Car vs stationary car
impulse=(3000x40)-(3000*0)
impulse=120000

I’ve been wrong about things before, and i’m sure i will be again. Having just done some research of my own, i see that i was, in fact, wrong on this occasion.

But the way to correct someone on something like this is not simply to provide an unexplained link to a video. That is lazy, jerkish behavior. I’m not going to watch a film, just because you can’t be bothered, or don’t understand enough, to give an explanation.

ExcitedIdiot, your math assumed that the stationary vehicle is, like a rock wall, so solid as to completely stop the moving vehicle in its tracks. But it’s not. If you drive into a stationary vehicle at 40 mph, the crash will transfer considerable energy from the moving vehicle to the stationary vehicle, causing the stationary vehicle to move. As a result, the total impact of the crash would be less than two cars coming together at 40 mph each.

As this page notes:

So, it seems that the order of severity goes like this:

=1. Car traveling at 40 mph runs into solid wall.

=1. Car traveling at 40 mph runs head on into another car traveling at 40 mph.

  1. Car traveling at 40 mph runs into stationary car.

After the 80mph car hits the stationary car, both cars would be moving (in the same direction), at roughly 40mph each. The roughly comes because some energy would be lost in the collision.

This may be the difference that Czarcasm is thinking of, but the forces acting on each car at the moment of collision will be the same in both situations.

If for whatever reason the stationary car cannot move freely, the situation will of course be different, but that should be obvious.

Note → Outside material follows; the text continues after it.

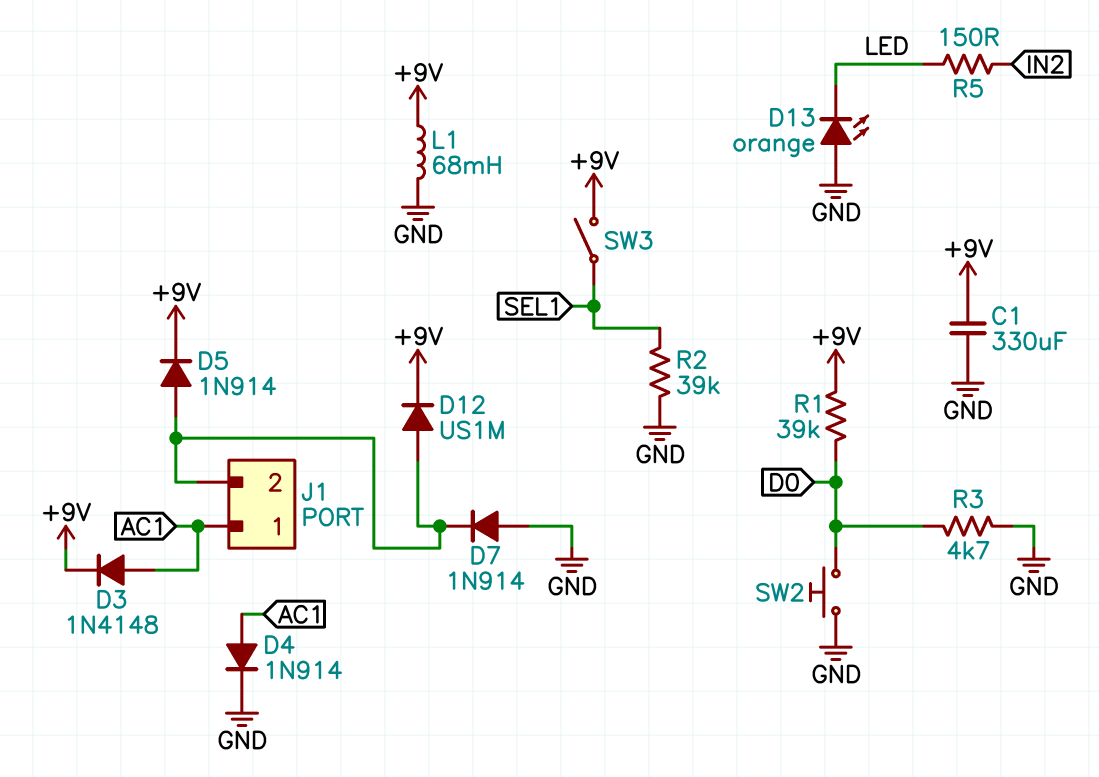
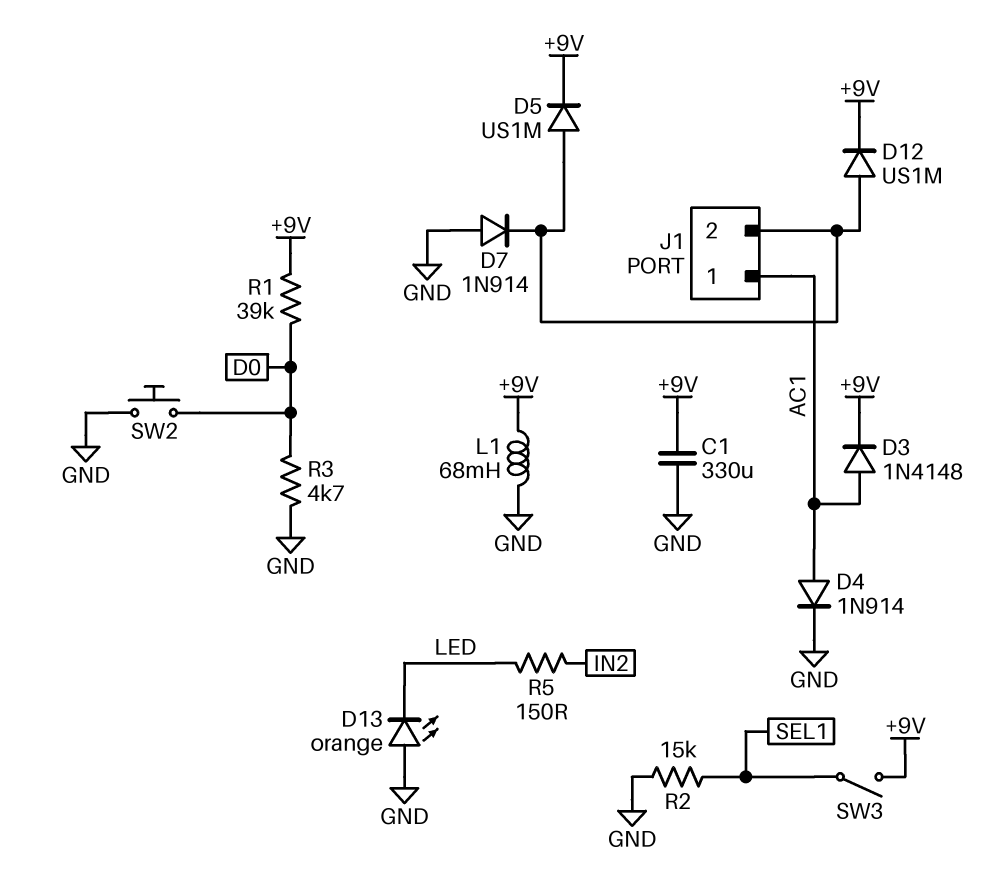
D5: diode 1N914 (A J1/2, K +9V) -> diode US1M (A J1/2, K +9V)
R2: 39k (GND, SEL1) -> 15k (GND, SEL1)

“Underwriter” is the term we need here.

Any risky behavior should be fair game for rate increase regardless
of how “minor” and “observable” it is, not that poor driving habits are
in any sense “minor”.

No connection is being made with smoking, drinking, whoring, and sniffing glue.
The connection is between seatbelt use and liklihood of suffering injury requiring
medical treatment.

And BTW, you seem to be saying that smoking and other “private” forms of behavior
and not taken into account in the application process. They are. Some smokers may
get away with lying about it, but most are samrt enough to realize that medical providers
will usually be able to tell if a patient smokes, and that being caught in a lie is ground
for denying coverage.

You’re correct, my second example is wrong. Two cars colliding at 40mph is not equal to two colliding, one at 40mph and one at a standstill.

I still stand by my original point:

Two cars colliding at 40mph is not equal to one car going 80mph into a stationary car.

And it is equivalent to a car traveling at 160mph rear-ending a car traveling at 80mph.

Subtractive velocities

Why should I give a F*** about head on collisions.

Meflin

Thanks for that brilliant and insightful contribution. It’s probably good that you’ve only posted 73 times in your 10 years of membership.

I’m still trying to picture the OP fumbling with his seatbelt as he turns onto a high speed road. Does he then unbuckle again later?

What if the two cars are on a treadmill? Huh??

It’s funny how one’s point of reference changes things. If we were to see a video of an Olympic runner running full-tilt into a wall, we’d expect him to be pretty seriously injured. It hurts just to think about it. But that same speed in a car seems so unbearably slow that it’s hard to take it seriously.

Who pissed in your Wheaties? I gave an explanation to Rhythmdvl when requested. It’s not my fault you traumatized by a pack of wild Mythbuster clips as a child.

No-one did. It’s just a douche move to come into a thread and do nothing but link to a video clip.

It has nothing to do with Mythbusters. I would have said the same thing no matter where the movie was from.